Recently, I had tried Parrot OS 4.8 MATE Security on my 2018 Macbook Air. I used the Debian Standard method. What I had done is made two partitions on my macbook, one where the file systems would go and one where I would use as my swap drive. After my system had finished the installation, it had told me it was downloading the grub boot-loader but unfortunately, it was stuck on 50% for a very long time. I decided to power off my system and boot into Mac OS so I could install refind when i checked Disk Utility and saw that both of my drives had been unmounted. I pressed the mount button, but no luck. I opened upon the terminal and did the following:
$ mount -t vfat /dev/disk0s5 cdrom/
mount: realpath /Users/*****/cdrom: No such file or directory
Then I decided to load up my bootable drive which i had Parrot OS on and when I was in. I pressed CTRL + ALT + F2. Then i had done blkid.
macOS uses /dev/disk* in Disk Utility (or diskutil in the command line). It is synonymous with dev/[sd*, sr*, nvme*...] that we see in Linux tools like fdisk, blkid, or lsblk. The Linux tools do not know about macOS naming conventions and vice-versa. So basically this means that if you try to mount a drive called /dev/disk0whatever, Linux just looks at you dead-eyed and says, “Bro… I have no idea what you just asked me.”
Second fun fact: Linux doesn’t play well with hjfs or apfs file systems, and macOS doesn’t play well with ext* Linux file systems.
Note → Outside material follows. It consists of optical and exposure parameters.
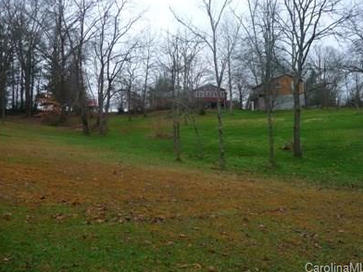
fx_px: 336
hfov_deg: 56.7
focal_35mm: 32
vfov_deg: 44.1
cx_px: 204
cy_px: 121
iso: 100
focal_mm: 4.7
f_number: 3.3
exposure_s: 1/60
They just don’t know how to read the formats out of the box. There are some proprietary non-free tools out there (Paragon), but, you can reboot your computer to the other OS for free There are a couple open source projects on Github that can at least open APFS-FUSE drives on Linux that you may wanna check out. https://github.com/sgan81/apfs-fuse
Let’s see, what else…
Buhhhhhh, Oh right. I didn’t see anything called cdrom in your blkid output. And also that ls somedirectoryoffthescreenIcantseeinyourpicture/cdrom/ returns not found (unless the picture is cut off and I’m just missing something). If it_is_ actually not appearing as a result… It doesn’t exist (at least in the eyes of the OS). Can’t mount null
I guess the main question now is, what is the end goal?
A successful duel boot install of Parrot and macOS?
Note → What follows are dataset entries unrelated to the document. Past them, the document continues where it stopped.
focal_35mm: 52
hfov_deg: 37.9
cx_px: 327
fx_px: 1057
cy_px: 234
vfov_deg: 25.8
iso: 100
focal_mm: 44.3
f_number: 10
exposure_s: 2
A full, single OS installation of Parrot on the Macbook?
Depending on what you’re trying to do, simply mounting individual partitions might not actually be something we need to worry too much about. Anyways let me know and lets try and get your system running
When I booted up the Parrot OS USB. I used ‘blkid’ and I tried mounting the partitions with those names as well. For my partitions. I set the Parrot OS and SWAP Partitions as MS-DOS. I also tried mounting without using cdrom and I do not believe it returned with ‘not found’. My end goal is to have parrot OS while also keeping Mac OS. Essentially, I would like to perform a successful dual boot of Parrot OS and Mac OS. I have already installed the Operating system onto the Parrot OS Partition, it is just the matter of mounting them. I will also be using rEFInd so I can select between Parrot OS or Mac OS at startup. I do apologize for responding quite late.